◆ STUDY MATERIAL:
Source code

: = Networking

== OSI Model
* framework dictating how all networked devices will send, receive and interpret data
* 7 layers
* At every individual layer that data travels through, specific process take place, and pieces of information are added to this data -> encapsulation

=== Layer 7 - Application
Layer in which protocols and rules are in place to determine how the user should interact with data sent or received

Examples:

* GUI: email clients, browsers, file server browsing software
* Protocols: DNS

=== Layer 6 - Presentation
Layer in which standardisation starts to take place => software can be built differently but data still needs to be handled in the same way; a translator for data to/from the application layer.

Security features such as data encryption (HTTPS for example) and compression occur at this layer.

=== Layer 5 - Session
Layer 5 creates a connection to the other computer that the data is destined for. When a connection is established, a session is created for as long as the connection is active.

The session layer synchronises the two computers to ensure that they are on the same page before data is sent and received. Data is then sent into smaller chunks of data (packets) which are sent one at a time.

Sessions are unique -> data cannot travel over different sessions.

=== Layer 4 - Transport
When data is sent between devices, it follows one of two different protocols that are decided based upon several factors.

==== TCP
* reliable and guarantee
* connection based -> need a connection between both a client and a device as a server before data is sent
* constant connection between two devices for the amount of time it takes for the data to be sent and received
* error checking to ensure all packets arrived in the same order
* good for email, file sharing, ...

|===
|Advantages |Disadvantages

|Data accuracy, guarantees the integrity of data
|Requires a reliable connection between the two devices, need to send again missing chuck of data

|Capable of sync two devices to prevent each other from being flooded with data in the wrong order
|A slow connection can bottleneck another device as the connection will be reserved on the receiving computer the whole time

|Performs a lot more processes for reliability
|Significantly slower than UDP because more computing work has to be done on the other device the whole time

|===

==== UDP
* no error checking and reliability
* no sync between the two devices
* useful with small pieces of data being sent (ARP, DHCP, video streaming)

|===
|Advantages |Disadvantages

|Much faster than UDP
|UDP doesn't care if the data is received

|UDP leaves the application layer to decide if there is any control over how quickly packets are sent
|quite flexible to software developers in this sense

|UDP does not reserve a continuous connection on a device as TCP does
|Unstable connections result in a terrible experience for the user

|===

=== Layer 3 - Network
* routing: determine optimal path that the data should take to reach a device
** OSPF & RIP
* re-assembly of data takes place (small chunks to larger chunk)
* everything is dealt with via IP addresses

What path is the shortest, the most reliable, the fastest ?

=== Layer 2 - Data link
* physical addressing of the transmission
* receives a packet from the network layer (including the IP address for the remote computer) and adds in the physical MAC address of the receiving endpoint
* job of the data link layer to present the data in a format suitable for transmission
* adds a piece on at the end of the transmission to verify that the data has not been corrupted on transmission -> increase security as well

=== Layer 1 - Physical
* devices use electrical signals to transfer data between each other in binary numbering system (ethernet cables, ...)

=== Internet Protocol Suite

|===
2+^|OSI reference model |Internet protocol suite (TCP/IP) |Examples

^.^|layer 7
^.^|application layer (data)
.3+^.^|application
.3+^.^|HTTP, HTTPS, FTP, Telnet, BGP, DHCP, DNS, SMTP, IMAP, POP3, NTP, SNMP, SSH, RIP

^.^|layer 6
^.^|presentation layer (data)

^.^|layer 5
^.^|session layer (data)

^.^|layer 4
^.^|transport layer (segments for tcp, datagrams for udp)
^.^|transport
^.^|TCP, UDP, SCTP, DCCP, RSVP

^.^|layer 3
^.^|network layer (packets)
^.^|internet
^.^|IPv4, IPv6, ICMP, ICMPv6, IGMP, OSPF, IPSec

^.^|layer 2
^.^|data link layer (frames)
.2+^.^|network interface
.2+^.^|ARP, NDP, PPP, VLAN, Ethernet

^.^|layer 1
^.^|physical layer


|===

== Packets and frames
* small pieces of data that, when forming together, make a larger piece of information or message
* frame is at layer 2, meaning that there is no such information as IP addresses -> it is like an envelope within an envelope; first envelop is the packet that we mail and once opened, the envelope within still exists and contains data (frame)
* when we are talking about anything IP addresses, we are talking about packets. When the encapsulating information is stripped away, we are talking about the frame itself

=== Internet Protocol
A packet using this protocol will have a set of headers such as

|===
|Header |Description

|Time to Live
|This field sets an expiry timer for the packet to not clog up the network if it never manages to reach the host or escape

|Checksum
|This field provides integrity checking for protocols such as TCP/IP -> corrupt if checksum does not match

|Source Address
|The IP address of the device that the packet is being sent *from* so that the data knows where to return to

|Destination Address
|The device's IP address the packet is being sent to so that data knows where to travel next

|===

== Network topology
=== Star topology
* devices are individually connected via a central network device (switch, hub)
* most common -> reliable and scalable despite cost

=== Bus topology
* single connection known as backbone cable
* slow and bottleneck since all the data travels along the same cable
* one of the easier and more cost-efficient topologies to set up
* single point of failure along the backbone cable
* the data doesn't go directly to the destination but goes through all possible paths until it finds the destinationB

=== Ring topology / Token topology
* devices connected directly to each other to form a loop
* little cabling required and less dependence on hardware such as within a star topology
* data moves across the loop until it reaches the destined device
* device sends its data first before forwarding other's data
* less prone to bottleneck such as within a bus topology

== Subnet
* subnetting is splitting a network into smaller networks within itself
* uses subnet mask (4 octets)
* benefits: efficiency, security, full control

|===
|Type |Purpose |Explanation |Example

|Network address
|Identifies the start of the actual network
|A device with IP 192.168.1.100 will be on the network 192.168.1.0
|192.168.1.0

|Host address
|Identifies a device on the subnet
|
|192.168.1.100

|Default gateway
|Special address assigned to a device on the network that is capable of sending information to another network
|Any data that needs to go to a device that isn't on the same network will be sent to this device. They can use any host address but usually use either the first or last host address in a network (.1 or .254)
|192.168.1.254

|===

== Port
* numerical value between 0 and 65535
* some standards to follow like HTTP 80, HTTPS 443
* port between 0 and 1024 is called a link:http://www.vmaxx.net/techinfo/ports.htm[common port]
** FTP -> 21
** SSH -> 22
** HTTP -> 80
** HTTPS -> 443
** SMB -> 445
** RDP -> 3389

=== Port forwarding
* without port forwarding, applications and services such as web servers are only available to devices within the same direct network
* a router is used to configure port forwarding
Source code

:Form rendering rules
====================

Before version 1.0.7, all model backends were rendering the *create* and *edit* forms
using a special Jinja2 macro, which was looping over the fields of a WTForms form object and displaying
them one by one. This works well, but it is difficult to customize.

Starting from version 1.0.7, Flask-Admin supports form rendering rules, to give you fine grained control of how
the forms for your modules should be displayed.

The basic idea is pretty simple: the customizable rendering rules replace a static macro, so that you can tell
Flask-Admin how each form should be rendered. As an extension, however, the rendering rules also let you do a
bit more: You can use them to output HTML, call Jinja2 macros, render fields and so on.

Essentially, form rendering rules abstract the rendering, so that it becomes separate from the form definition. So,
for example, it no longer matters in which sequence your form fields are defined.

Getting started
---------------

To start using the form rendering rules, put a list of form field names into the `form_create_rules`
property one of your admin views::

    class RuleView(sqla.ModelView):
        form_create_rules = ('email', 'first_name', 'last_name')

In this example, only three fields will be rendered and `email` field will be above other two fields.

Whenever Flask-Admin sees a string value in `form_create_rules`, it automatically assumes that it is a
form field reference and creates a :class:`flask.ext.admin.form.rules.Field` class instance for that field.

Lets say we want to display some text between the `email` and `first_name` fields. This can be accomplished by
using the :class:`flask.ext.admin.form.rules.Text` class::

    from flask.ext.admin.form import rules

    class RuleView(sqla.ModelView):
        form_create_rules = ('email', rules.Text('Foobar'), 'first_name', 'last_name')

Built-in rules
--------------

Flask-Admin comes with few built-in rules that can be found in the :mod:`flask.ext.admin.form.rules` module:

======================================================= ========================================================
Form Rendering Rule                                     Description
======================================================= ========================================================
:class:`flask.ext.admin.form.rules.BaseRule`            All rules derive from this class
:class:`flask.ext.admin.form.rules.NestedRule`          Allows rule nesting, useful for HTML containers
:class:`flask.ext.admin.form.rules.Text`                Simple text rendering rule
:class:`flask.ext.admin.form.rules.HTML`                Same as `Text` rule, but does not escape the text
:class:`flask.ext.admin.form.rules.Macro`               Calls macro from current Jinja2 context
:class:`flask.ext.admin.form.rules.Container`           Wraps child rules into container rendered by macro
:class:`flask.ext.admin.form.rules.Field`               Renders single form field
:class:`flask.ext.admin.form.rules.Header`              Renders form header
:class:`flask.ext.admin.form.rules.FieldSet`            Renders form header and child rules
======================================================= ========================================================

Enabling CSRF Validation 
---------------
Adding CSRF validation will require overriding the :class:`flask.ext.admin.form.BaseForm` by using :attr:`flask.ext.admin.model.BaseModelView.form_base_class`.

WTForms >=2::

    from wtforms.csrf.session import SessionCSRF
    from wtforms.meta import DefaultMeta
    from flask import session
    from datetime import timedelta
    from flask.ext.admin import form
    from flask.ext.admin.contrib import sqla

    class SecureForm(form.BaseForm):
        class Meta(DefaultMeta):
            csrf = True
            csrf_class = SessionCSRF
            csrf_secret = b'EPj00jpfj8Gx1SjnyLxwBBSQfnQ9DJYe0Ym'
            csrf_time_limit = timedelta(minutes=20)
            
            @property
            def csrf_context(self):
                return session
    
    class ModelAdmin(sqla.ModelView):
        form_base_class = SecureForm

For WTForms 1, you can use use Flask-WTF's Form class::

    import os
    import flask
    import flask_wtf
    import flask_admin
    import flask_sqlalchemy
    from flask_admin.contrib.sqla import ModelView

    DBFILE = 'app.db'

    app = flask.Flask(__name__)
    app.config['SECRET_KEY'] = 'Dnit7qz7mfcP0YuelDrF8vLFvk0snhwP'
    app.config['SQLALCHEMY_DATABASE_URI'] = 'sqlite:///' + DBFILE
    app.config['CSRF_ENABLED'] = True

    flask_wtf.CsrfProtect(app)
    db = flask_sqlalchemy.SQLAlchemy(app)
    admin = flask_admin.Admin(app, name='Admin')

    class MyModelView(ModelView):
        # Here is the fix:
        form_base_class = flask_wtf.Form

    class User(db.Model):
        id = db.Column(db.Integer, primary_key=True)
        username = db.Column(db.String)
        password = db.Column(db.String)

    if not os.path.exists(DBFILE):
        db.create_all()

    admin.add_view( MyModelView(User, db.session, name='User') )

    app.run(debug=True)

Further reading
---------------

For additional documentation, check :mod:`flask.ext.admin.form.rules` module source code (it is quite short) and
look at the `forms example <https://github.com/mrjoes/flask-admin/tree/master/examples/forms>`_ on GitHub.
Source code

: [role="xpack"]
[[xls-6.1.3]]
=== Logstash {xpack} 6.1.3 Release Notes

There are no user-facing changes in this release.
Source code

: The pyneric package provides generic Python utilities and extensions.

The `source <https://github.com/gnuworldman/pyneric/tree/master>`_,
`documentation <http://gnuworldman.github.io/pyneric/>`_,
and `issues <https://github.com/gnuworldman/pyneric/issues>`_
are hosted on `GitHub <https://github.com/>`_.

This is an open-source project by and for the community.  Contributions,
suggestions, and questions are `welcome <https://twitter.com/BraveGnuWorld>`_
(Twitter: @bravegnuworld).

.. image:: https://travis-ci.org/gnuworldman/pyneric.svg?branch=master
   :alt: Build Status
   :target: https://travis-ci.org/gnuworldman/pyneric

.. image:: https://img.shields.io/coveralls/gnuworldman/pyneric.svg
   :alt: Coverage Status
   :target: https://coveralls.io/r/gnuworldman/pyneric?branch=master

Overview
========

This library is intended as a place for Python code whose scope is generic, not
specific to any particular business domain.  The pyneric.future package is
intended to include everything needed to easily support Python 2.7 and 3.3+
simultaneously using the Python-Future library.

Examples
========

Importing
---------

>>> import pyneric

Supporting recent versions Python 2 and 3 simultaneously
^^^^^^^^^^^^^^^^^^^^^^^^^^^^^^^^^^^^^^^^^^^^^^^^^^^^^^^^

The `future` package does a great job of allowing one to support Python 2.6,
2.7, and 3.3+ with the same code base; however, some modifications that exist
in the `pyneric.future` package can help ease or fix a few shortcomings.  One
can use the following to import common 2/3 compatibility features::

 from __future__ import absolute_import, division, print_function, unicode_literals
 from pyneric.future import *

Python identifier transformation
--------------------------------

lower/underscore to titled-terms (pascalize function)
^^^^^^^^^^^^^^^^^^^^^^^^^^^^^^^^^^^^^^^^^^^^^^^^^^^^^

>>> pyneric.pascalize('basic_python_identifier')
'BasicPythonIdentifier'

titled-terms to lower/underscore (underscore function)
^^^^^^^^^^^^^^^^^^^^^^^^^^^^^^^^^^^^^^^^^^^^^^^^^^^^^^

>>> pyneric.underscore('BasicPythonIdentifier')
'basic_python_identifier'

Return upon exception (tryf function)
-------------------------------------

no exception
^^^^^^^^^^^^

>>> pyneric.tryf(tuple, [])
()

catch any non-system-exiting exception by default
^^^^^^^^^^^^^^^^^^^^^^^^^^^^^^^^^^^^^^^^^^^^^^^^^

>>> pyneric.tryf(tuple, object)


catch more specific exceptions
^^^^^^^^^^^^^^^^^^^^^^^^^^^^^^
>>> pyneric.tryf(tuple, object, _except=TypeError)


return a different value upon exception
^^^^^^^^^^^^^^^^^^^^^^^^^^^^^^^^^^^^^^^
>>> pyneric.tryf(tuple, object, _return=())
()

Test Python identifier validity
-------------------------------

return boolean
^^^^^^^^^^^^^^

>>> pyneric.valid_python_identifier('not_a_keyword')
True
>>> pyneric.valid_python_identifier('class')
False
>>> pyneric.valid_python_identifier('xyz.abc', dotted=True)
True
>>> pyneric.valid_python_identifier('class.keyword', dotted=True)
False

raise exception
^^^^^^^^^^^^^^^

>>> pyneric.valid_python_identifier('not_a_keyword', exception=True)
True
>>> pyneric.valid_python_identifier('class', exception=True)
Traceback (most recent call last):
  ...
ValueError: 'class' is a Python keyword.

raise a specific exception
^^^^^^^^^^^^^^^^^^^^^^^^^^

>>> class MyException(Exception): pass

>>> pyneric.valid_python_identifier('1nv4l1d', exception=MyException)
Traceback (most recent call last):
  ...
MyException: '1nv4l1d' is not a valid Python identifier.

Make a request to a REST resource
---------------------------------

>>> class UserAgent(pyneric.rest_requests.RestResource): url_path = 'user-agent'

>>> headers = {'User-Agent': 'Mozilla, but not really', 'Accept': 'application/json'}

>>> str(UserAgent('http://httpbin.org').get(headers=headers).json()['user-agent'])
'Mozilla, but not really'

◆ WORK TO BE COMPLETED: Search the data for the string "library" and copy each line where it appears.

◆ SOLUTION TO THIS EXERCISE:
This library is intended as a place for Python code whose scope is generic, not
simultaneously using the Python-Future library.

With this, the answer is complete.